Fidèle à une jurisprudence constante, la Cour rappelle que le "foyer" s'entend du lieu où le contribuable habite normalement et a le centre de ses intérêts familiaux. Les séjours effectués ailleurs pour des raisons professionnelles, comme c'était le cas de M. A en Suisse, ne sont pas de nature à modifier cette localisation du foyer. La Cour conclut donc que M. A avait son foyer en France au sens de l'article 4 B du CGI. Partant de là, il était bien "domicilié en France" et, par conséquent, légalement tenu à l'obligation déclarative de l'article 1649 A. L'amende était donc, sur ce premier fondement, justifiée.

 

  • M.A tentait de faire prévaloir la convention franco-suisse du 9 septembre 1966, et notamment son article 4, qui définit le "résident d'un État contractant" et établit des critères de départage en cas de conflit de résidence, dont celui du "centre des intérêts vitaux".

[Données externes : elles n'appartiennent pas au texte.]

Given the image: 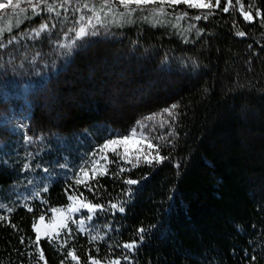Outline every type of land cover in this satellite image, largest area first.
I'll return each mask as SVG.
<instances>
[{
    "label": "trees",
    "instance_id": "1",
    "mask_svg": "<svg viewBox=\"0 0 264 264\" xmlns=\"http://www.w3.org/2000/svg\"><path fill=\"white\" fill-rule=\"evenodd\" d=\"M99 2L49 0L55 12L17 9L0 19V203L13 208H0L6 217L0 264H44L29 244L36 235L32 222L77 198L105 210L84 219L83 228L77 222L87 213L81 211L71 220V235L64 229L59 241L41 239L47 264H78L67 257L72 249L79 264L89 255L101 264L117 258L121 264H264V25L257 16V10L264 15V0H240L245 10L252 5L255 22L244 20L236 0L228 13L222 0L211 10L165 6L171 15L148 20L142 18L148 11L121 18L123 9L109 5L114 21H106L107 6L103 25L93 19L97 35L76 40L70 51L62 47L75 39L70 30L82 24L81 16L99 11ZM92 3L97 8L90 11ZM183 11L214 15L177 20ZM19 16L7 31L5 19ZM44 22L49 29L36 35ZM172 104L179 105L177 119L164 113L144 120ZM142 120L146 144L158 149L127 158L107 152L94 175L92 161L105 154L100 146L140 130ZM157 151L168 159L148 164L144 154ZM133 240L134 251L122 247Z\"/></svg>",
    "mask_w": 264,
    "mask_h": 264
},
{
    "label": "snow or ice",
    "instance_id": "2",
    "mask_svg": "<svg viewBox=\"0 0 264 264\" xmlns=\"http://www.w3.org/2000/svg\"><path fill=\"white\" fill-rule=\"evenodd\" d=\"M27 5L29 6L27 9L25 8H20V4H21V0H0V14H4L7 13L9 10H12L15 13L16 9H20V13H26L27 11H31L33 14L38 15L40 12L43 11H47L49 13L55 12V6L54 4H50L49 0H26ZM65 3H70L71 0H64ZM222 3V0H100L99 2V11H95L94 16H90L87 18L86 23L81 24V26L79 27V29H71L70 31L75 32V39H73L71 41V43L69 45H62V47H67L69 48V51L71 50V48L76 44V40L79 39H83L85 36L88 35H97L98 33L95 31L96 28V24L93 23V19L96 20L97 23L103 25V19L100 15V12H102L105 7L109 6V5H115L117 6V10L119 8H122L123 11H119V15L121 18L124 17H133L134 14L136 13H144L145 11H148V15H144L142 16L143 19L148 20L149 16H152L153 18L159 17V16H167V15H171V13L166 11L165 6L167 7H171L173 8V10L175 9V6L184 4L187 5L188 8L190 9H201V10H211L213 8H220ZM236 3L239 5V10L243 15V18L245 21L248 22H255V18L253 17V13H252V5L249 4L248 9L245 10L244 5L240 3V0H236ZM44 5L43 8H41L40 6ZM224 7L221 9V11H223L224 13H228L229 12V6L233 5V0H224ZM85 8H89V3H85L83 5ZM97 8V5L95 3H92V7L90 8V11L94 10ZM109 11H113V9L109 8ZM57 15H59V13H56ZM16 15H19V13H16ZM214 15V13L212 11H207V12H201L197 15H195L194 17H190L189 13L187 11H183L179 16L176 17L177 20H182L185 18H194L195 20L199 21L201 19H204L205 21L208 20L209 16ZM257 16H259L261 18V24L264 25V15H262L260 13L259 10H257ZM3 16L0 15V19H2ZM81 21L85 20V17L81 16L80 17ZM79 23V21H78ZM157 23L163 24L164 21H159L157 20ZM155 26V25H154ZM51 27H55V24H52ZM89 27H91V29H93L91 32L89 31ZM192 27H195L194 25H192ZM49 29V24L48 22H44L41 23L39 26V29L35 30L36 31V35L40 34V31L42 30H47ZM7 31H11V28H8ZM203 29H198L197 31V35H200L203 33ZM5 32V29L0 28V35H2ZM238 36L240 37H244L246 35V33L244 31H239L236 33ZM16 39L15 36H12L9 39V43L12 42V40ZM179 108L178 104H172L170 107L165 108L162 110V112L160 113H154L150 116H147L144 118V120L146 121H153L155 120L157 117L163 116L164 113H167V115L169 117L172 118V120H175L178 118L179 113L176 111V109ZM169 124L171 123V121H167ZM138 125L140 128V132L139 135L142 137L141 140L135 141L137 143V145L143 144L144 141L148 140V133H146L144 131V129H146L148 127V125L142 120V121H138ZM160 127H164V123L160 124ZM174 132L170 131L168 133L169 136H171ZM138 135L137 132V128L134 127L130 130V133L127 135H123V136H117L115 138H111L105 141V143L103 145L100 146V151H103L104 149H109L111 152L116 153L117 152V148L120 145L124 146V158H127L128 155L130 154V149L128 147V145L133 141V138H135ZM29 141L32 140L31 137L27 138ZM157 139L159 140H164L165 137L164 136H159L157 137ZM147 147L148 149H153V148H157L158 149V145H154L152 144L150 141L147 143ZM136 152L143 154V148L141 147H137L136 148ZM93 156L97 155V153H93ZM139 156H137V160H139ZM101 159H105L107 160L106 156L101 157ZM144 159L147 161L148 164H152L153 161H156L157 163H161L163 162L165 159H168V157L165 156H161L159 155V151H157V154L155 156H150L149 154H144ZM109 163H113L115 161H108ZM131 163V161H129ZM99 164V160H93L92 161V165H98ZM137 165L133 164V167H135ZM30 167V165H24L25 169H28ZM177 167H179V165L177 164ZM95 167H93V174L95 175ZM120 171H124L123 168L120 169ZM80 173H83V176L85 178H88L89 176V170L86 167H81L79 169ZM101 175L107 174V170L105 169L103 172L100 173ZM76 183L77 184H81L84 183V181L82 179L77 178L76 179ZM127 184L129 185H135L138 183L137 180L134 179H128L126 181ZM90 191L92 189H89ZM45 191H47V189H45ZM36 195L38 196L39 193H36ZM82 195V194H81ZM69 199H73L72 196L69 197ZM78 199V198H77ZM118 207L117 204H111V208L112 209H116ZM0 208H6L8 212H12L13 208L8 207L5 204L0 203ZM68 208L71 212H77L80 210V208H86L88 210L89 213H93L95 214V212L99 209L101 211H104V206L101 204H93L91 202L89 203H84L82 201H79V207H75L72 204L68 205ZM29 211H32L31 208H29ZM50 211L52 213H55L57 210L56 209H50ZM119 211L120 212H124L125 209L123 206H119ZM92 215H88L86 217L87 220L91 221L92 220ZM6 217L4 216H0V221L5 220ZM78 226L80 228H83L84 226V219H80L78 222ZM11 227L16 228L17 226L15 224H12ZM32 229L34 230V232L36 233L35 238H29V244L30 245H35L37 246V256L39 260H43L44 264H47V260L45 258L44 255V251L42 247H39L40 245V241L43 238H46L48 240V242L50 244L54 243V241H59L61 233L58 229L60 228H64L67 229V235H71V228L68 227V223H67V219L63 216L62 214V218L59 221V223H53V224H45V216L42 214L38 217V220H33L32 225H31ZM138 232L141 234L140 235V242L143 241L144 236L142 235L145 232V229L140 228L138 229ZM102 239V237H101ZM97 240L96 236H91L90 237V242L91 241H95ZM20 243H25V238L23 236L20 237ZM67 245V240H63V243L60 244L61 247L66 246ZM122 247L124 249H127L129 251H134L137 247H138V242L133 240L129 243H125L122 245ZM97 252H99V249H96ZM67 257H70L71 260L73 261H77L79 264V260L80 258L75 254V249L69 250L67 252ZM124 260H130V256L125 255L123 257ZM252 260H255L256 257L253 256L251 258ZM60 264H64V261L62 260L60 262ZM87 264H101V260L97 259L91 255L88 256V261ZM109 264H121V260L119 258L110 261Z\"/></svg>",
    "mask_w": 264,
    "mask_h": 264
},
{
    "label": "rangeland",
    "instance_id": "3",
    "mask_svg": "<svg viewBox=\"0 0 264 264\" xmlns=\"http://www.w3.org/2000/svg\"><path fill=\"white\" fill-rule=\"evenodd\" d=\"M24 2H26V1H25V0H21V3H24ZM20 5H21V4H20ZM109 8H111V6H110V7L108 6L106 11H108V13H112V14H110L109 16H107L109 20H106V19H105V20L108 21V22H111V21H114V19H115V14H114V12L109 11ZM111 9H113V8H111ZM16 10H17V9H16ZM113 10H114V9H113ZM12 13H13V11H12V10H9L7 13L0 14V15H2L3 18H5L6 16L11 15ZM83 17H85V20H84V21H81V20H80V22H81L82 24L86 23L88 16H87V15H83ZM5 20H6V26H5V28H11V26H12V24H13L12 21H16L15 24H17V23L20 21V16H19L18 18L16 17L14 20L11 19V18H9V17L6 18ZM95 23H96V22H95ZM80 26H81V25L78 26L77 30L79 29ZM42 31H43V30H42ZM89 31H90V32L92 31L91 27H89ZM40 32H41V31H40ZM34 33L36 34V31H35ZM137 132H138V135H137L135 138H133V141L128 145V147H129V149H130V154H132L133 152H136V148H137V147H141V148H143V150H144V149L147 150L146 148H148V147H147V144H146V141H144L143 144L137 145V143H136L135 141H138V140H141V139H142V137L139 135L140 130H137ZM103 152H104L105 154H101V155H100V159H98L100 164H102V163H101V161H102V160H101V157H103V156L108 157L107 152H111V151H110L109 149H104ZM117 152H120V153L124 154V146H123V145H120V146L117 148ZM130 154H129V155H130ZM100 166H102V165H100ZM94 167H96V165H95ZM92 168H93V167H92ZM95 169H97V167H96ZM102 169H103V167H102V168H98V169H97V172L100 171V170H102ZM19 198H20V197H19ZM79 201H82V202H84V203H87V202H85V201H83V200H80V199H73L72 202H71L70 204H72V205L75 206V207H79ZM81 211L86 212V213H87V216H88V215H92V217H94V215H95V214H93V213H89L88 210H87L86 208H80V210L77 211V212H71V211L69 210L68 206H67L66 208L59 209V210H57L55 213H53L52 216H51V218H52L51 220L45 217V224L47 225V224L59 223V221H60L61 218H62V214H63V216L67 219L68 227L72 229V227L70 226V224H71L70 221H71L72 218H74L76 215L81 214ZM95 213H96V212H95ZM82 219H86V217H83ZM92 219H93V218H92ZM86 221L88 222L89 220H86ZM58 230L60 231V233H62V232L64 231V228H60V229H58ZM42 239H44V238L42 237Z\"/></svg>",
    "mask_w": 264,
    "mask_h": 264
}]
</instances>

La Cour a écarté ce moyen en analysant non pas l'article 4 (sur la résidence), mais l'article 2 de la convention, qui définit son champ d'application matériel, c'est-à-dire les "impôts" qu'elle couvre. L'article 2 vise les "impôts sur le revenu et sur la fortune". La Cour a jugé juge que l'amende de l'article 1736 IV du CGI, sanctionnant un manquement déclaratif, n'est ni un impôt sur le revenu, ni un impôt sur la fortune. Elle a précisé qu'il ne s'agissait pas non plus d'une pénalité calculée en proportion d'un de ces impôts (ce qui aurait pu, le cas échéant, la faire entrer dans le champ conventionnel).

 

Partant, la Cour a estimé que la convention fiscale bilatérale n'était tout simplement pas applicable à l'amende pour non-déclaration de compte. Dès lors, le contribuable ne pouvait "utilement" invoquer les stipulations de l'article 4 de cette convention pour tenter de démontrer qu'il serait résident suisse. La qualification de la résidence en droit interne (Art. 4 B du CGI) est la seule pertinente pour déterminer l'assujettissement à l'obligation déclarative (Art. 1649 A du CG) et à sa sanction (Art. 1736 IV du CGI).

 

  • La qualification de résident fiscal pour l'application de l'article 1649 A du CGI s'apprécie d'abord et avant tout au regard des critères de l'article 4 B.
  • Les amendes fixes pour manquement déclaratif, n'étant pas des "impôts" au sens de l'article 2 de la convention franco-suisse (et de la plupart des conventions modèle OCDE), échappent au champ d'application conventionnel. La stratégie de défense consistant à invoquer une résidence conventionnelle pour échapper à cette amende est donc, en l'état actuel du droit et de la jurisprudence, vouée à l'échec.